▸ WHAT YOU WILL DO
Retype the listing exactly; omit pictures.

▸ EXERCISE DATA
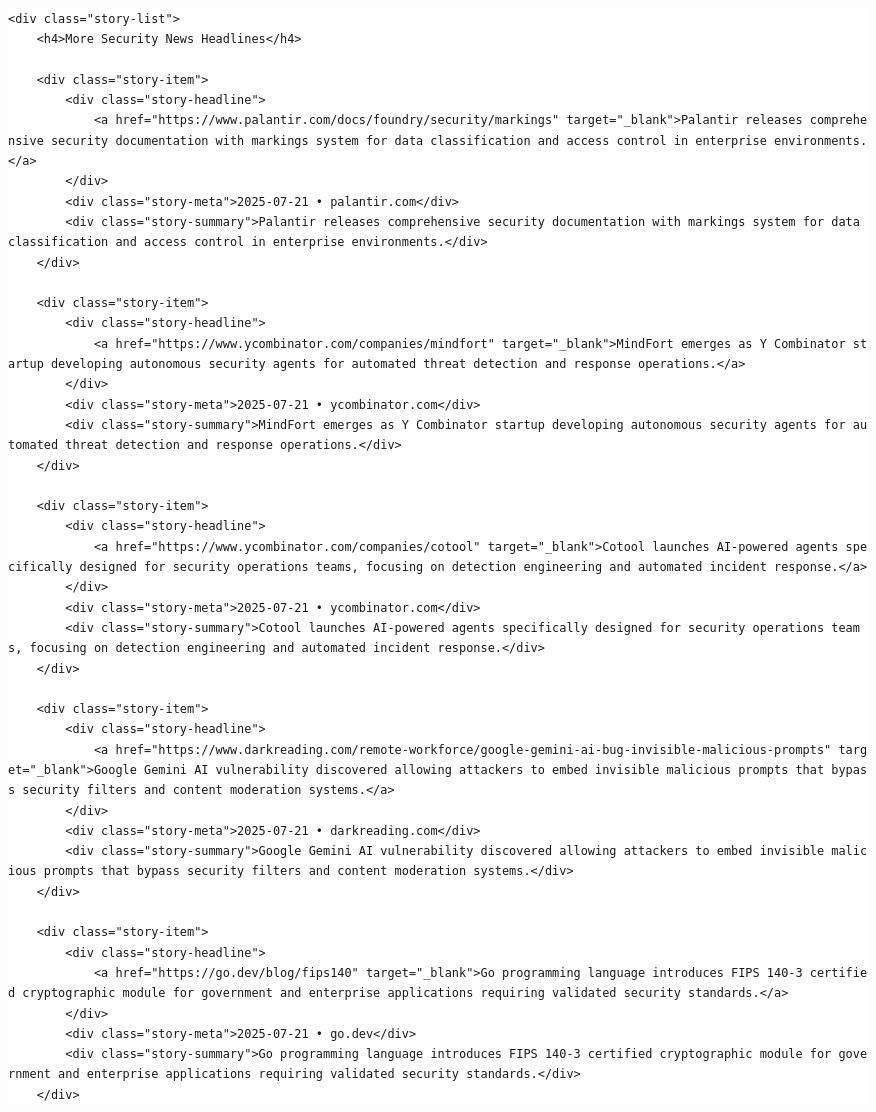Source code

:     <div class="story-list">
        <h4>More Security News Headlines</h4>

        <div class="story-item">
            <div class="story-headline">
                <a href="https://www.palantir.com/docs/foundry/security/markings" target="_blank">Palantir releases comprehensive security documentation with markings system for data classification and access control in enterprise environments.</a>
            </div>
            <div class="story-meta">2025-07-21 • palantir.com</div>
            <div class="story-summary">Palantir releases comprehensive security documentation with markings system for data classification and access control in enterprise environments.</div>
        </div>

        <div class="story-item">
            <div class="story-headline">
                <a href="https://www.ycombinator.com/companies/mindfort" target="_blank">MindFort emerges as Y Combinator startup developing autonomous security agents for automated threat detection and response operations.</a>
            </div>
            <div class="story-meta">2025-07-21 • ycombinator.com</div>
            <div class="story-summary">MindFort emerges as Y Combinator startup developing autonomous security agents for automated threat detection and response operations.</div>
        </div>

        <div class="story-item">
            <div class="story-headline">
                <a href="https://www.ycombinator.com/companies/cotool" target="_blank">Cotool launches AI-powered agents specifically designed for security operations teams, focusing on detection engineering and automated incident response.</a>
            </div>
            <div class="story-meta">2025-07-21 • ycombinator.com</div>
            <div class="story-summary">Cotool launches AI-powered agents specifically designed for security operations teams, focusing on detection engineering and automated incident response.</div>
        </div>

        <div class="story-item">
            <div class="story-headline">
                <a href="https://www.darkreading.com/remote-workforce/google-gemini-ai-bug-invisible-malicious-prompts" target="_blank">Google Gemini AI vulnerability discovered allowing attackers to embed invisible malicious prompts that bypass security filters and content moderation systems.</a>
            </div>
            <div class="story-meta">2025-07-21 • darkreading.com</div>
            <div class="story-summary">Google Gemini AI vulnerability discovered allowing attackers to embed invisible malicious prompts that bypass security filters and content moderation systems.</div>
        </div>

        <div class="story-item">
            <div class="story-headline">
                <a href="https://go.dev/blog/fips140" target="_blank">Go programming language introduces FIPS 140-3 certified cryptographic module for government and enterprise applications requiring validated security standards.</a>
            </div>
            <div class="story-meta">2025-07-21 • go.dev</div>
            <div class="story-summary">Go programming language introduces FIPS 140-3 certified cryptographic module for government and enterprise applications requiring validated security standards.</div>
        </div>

▸ WRITTEN SOLUTION
Source code

:     <div class="story-list">
        <h4>More Security News Headlines</h4>

        <div class="story-item">
            <div class="story-headline">
                <a href="https://www.palantir.com/docs/foundry/security/markings" target="_blank">Palantir releases comprehensive security documentation with markings system for data classification and access control in enterprise environments.</a>
            </div>
            <div class="story-meta">2025-07-21 • palantir.com</div>
            <div class="story-summary">Palantir releases comprehensive security documentation with markings system for data classification and access control in enterprise environments.</div>
        </div>

        <div class="story-item">
            <div class="story-headline">
                <a href="https://www.ycombinator.com/companies/mindfort" target="_blank">MindFort emerges as Y Combinator startup developing autonomous security agents for automated threat detection and response operations.</a>
            </div>
            <div class="story-meta">2025-07-21 • ycombinator.com</div>
            <div class="story-summary">MindFort emerges as Y Combinator startup developing autonomous security agents for automated threat detection and response operations.</div>
        </div>

        <div class="story-item">
            <div class="story-headline">
                <a href="https://www.ycombinator.com/companies/cotool" target="_blank">Cotool launches AI-powered agents specifically designed for security operations teams, focusing on detection engineering and automated incident response.</a>
            </div>
            <div class="story-meta">2025-07-21 • ycombinator.com</div>
            <div class="story-summary">Cotool launches AI-powered agents specifically designed for security operations teams, focusing on detection engineering and automated incident response.</div>
        </div>

        <div class="story-item">
            <div class="story-headline">
                <a href="https://www.darkreading.com/remote-workforce/google-gemini-ai-bug-invisible-malicious-prompts" target="_blank">Google Gemini AI vulnerability discovered allowing attackers to embed invisible malicious prompts that bypass security filters and content moderation systems.</a>
            </div>
            <div class="story-meta">2025-07-21 • darkreading.com</div>
            <div class="story-summary">Google Gemini AI vulnerability discovered allowing attackers to embed invisible malicious prompts that bypass security filters and content moderation systems.</div>
        </div>

        <div class="story-item">
            <div class="story-headline">
                <a href="https://go.dev/blog/fips140" target="_blank">Go programming language introduces FIPS 140-3 certified cryptographic module for government and enterprise applications requiring validated security standards.</a>
            </div>
            <div class="story-meta">2025-07-21 • go.dev</div>
            <div class="story-summary">Go programming language introduces FIPS 140-3 certified cryptographic module for government and enterprise applications requiring validated security standards.</div>
        </div>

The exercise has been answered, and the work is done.